Конечно, символы в этом спектакле будут по-разному считаны зрителем. Мы гордимся, что отменили насилие над художником, цензуру, требование единообразия, но часто не замечаем, что мы утратили желание к чему бы то ни было прилагать усилия, учиться понимать. Мир становится проще. Люди ленивее и практичнее. У Васильева понимаешь, что усилие мысли, шевеление мозгами - мучительный, но все же сладостный процесс. Любому человеку, которому еще ведомы сомнения и самоанализ, которого хоть раз посещала догадка, что он недостойно, скучно, бессодержательно живет, я бы советовала пойти на этот спектакль, который, как тест, сможет проявить в нас самих себя. Кто-то просто откликнется на красоту и соразмерность зрелища. Кто-то в сочетании чистых изумрудных, желтых, сиреневых цветов спектакля уловит сходство с красками Джотто. Кто-то будет смущен звучанием хора "Сирин" и игрой музыкантов Гринденко. Кто-то, наверное, ощутит себя "как в церкви"...
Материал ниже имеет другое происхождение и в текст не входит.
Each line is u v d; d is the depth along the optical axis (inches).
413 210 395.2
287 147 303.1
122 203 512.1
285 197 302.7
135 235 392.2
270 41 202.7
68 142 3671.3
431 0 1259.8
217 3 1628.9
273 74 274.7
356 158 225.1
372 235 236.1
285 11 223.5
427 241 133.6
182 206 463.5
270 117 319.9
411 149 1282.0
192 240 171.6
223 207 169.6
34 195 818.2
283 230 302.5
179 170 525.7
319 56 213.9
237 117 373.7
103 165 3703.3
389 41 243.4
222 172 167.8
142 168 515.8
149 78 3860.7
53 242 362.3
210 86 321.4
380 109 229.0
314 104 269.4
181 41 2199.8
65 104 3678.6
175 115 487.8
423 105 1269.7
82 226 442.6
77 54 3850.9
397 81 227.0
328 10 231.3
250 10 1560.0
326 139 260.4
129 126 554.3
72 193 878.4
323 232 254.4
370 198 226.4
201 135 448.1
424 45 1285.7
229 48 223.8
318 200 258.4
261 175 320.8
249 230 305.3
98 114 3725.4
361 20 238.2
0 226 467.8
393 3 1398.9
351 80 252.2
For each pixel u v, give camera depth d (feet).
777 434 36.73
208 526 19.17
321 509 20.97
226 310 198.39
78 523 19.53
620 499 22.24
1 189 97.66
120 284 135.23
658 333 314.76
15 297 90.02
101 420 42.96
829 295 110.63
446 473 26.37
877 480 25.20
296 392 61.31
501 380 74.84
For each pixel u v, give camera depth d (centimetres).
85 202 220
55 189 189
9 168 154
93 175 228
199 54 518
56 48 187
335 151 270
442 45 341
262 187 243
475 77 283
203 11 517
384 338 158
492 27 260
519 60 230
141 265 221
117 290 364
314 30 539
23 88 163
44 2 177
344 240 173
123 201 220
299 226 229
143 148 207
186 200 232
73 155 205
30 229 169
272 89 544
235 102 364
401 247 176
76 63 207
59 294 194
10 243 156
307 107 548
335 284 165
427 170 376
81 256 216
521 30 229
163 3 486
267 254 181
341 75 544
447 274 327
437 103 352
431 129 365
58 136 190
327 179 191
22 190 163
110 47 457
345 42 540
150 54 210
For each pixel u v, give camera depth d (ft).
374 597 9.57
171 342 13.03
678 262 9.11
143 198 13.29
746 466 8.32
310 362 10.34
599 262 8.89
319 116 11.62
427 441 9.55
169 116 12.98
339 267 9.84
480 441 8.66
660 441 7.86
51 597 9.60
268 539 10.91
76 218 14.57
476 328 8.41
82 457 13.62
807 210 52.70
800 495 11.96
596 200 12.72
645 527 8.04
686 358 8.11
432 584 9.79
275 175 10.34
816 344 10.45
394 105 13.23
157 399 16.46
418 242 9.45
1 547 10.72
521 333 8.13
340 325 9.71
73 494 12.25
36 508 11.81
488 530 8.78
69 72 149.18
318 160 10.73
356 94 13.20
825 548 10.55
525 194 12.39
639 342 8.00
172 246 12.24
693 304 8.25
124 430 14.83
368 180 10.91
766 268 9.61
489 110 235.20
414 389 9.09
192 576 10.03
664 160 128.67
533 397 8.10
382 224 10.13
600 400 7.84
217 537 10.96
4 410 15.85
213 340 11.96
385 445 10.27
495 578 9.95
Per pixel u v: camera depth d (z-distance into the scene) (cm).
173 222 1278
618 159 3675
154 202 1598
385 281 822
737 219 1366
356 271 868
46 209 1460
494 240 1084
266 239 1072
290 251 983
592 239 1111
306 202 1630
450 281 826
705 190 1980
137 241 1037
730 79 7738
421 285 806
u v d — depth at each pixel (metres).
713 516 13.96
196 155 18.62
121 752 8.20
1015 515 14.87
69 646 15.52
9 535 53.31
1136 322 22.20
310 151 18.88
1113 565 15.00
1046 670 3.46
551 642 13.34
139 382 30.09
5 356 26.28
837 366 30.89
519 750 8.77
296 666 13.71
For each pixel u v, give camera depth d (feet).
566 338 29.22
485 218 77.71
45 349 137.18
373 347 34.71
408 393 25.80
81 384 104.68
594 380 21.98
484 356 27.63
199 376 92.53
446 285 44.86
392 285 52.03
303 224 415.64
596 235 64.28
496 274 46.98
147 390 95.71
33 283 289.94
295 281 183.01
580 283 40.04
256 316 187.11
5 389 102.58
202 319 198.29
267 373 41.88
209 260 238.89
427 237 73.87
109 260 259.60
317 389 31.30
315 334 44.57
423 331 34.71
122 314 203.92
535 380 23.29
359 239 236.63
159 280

Мне одинаково не нравится, когда Васильева рядят пророком или юродивым. Мне не кажется справедливым, когда его называют разрушителем традиций театра. Его страсть к творческому эксперименту совершенно естественна в контексте истории русского театра. Кстати, и Вахтангов в 1920 году, пытаясь ставить "Пир во время чумы", советовал актерам "найти себя скульптурно, без движений". А Станиславский, которого благодаря некоторым "ученикам" воспринимают как ортодокса единственно верной Системы, на самом деле был невероятно восприимчив даже к далеким от себя экспериментам в искусстве. Например, о Шаляпине написал так: "Мне читал Сальери очень холодно, но очень убедительно. Он как-то убеждал меня красотами Пушкина, втолковывал их. Он умеет из красот Пушкина сделать убедительные приспособления. Талант, как Шаляпин, умеет взять к себе в услужение Пушкина, а бездарный сам поступает к Пушкину в услужение". Мне представляется это аргументом в пользу Анатолия Васильева.